Treatment With Tumor-infiltrating Lymphocytes in Advanced Melanoma: Evaluation of Early Clinical Implementation of an Advanced Therapy Medicinal Product.

Author information

1
Division of Psychosocial Research and Epidemiology.
2
Department of Health Technology and Services research, University of Twente, Enschede, The Netherlands.
3
Division of Molecular Oncology and Immunology.
4
Biotherapeutics Unit (BTU).
5
Department of Medical Oncology, The Netherlands Cancer Institute-Antoni van Leeuwenhoek, Amsterdam.

Abstract

Tumor-infiltrating lymphocytes (TIL)-therapy in advanced melanoma is an advanced therapy medicinal product (ATMP) which, despite promising results, has not been implemented widely. In a European setting, TIL-therapy has been in use since 2011 and is currently being evaluated in a randomized controlled trial. As clinical implementation of ATMPs is challenging, this study aims to evaluate early application of TIL-therapy, through the application of a constructive technology assessment (CTA).

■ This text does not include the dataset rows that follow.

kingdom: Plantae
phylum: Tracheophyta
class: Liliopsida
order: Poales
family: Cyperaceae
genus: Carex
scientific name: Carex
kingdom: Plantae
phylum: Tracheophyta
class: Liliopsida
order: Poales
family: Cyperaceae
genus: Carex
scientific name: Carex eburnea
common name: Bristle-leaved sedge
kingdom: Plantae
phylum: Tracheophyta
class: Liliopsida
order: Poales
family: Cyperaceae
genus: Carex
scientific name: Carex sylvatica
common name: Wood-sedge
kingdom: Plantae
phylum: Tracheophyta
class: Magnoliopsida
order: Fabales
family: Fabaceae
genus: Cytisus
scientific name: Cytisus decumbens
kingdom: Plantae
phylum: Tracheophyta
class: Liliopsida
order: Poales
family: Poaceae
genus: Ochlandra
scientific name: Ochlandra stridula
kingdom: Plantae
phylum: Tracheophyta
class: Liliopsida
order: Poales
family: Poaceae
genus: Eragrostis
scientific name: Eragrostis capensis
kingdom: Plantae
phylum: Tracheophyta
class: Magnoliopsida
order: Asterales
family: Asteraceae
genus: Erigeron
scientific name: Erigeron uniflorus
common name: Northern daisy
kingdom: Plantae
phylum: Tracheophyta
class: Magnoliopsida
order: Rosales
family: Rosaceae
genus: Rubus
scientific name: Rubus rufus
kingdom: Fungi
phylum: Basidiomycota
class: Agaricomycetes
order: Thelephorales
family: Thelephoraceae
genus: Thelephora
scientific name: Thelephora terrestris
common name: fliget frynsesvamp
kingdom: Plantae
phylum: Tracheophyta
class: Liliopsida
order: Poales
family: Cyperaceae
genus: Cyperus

First the literature on ATMP barriers and facilitators in clinical translation was summarized. Subsequently, application of TIL-therapy was evaluated through semistructured interviews with 26 stakeholders according to 6 CTA domains: clinical, economic, patient-related, organizational, technical, and future. In addition, treatment costs were estimated. A number of barriers to clinical translation were identified in the literature, including: inadequate financial support, lack of regulatory knowledge, risks in using live tissues, and the complex path to market approval. Innovative reimbursement procedures could particularly facilitate translation. The CTA survey of TIL-therapy acknowledged these barriers, and revealed the following facilitators: the expected effectiveness resulting in institutional support for an internal pilot, the results of which led to the inclusion of TIL-therapy in a national coverage with evidence development program, the availability of an in-house pharmacist, quality assurance expertise and a TIL-skilled technician. Institutional and national implementation of TIL-therapy remains complex. The promising clinical effectiveness is expected to facilitate the adoption of TIL-therapy, especially when validated through a randomized controlled trial. Innovative and conditional reimbursement procedures, together with the organization of knowledge transfer, could support and improve clinical translation of TIL and ATMPs.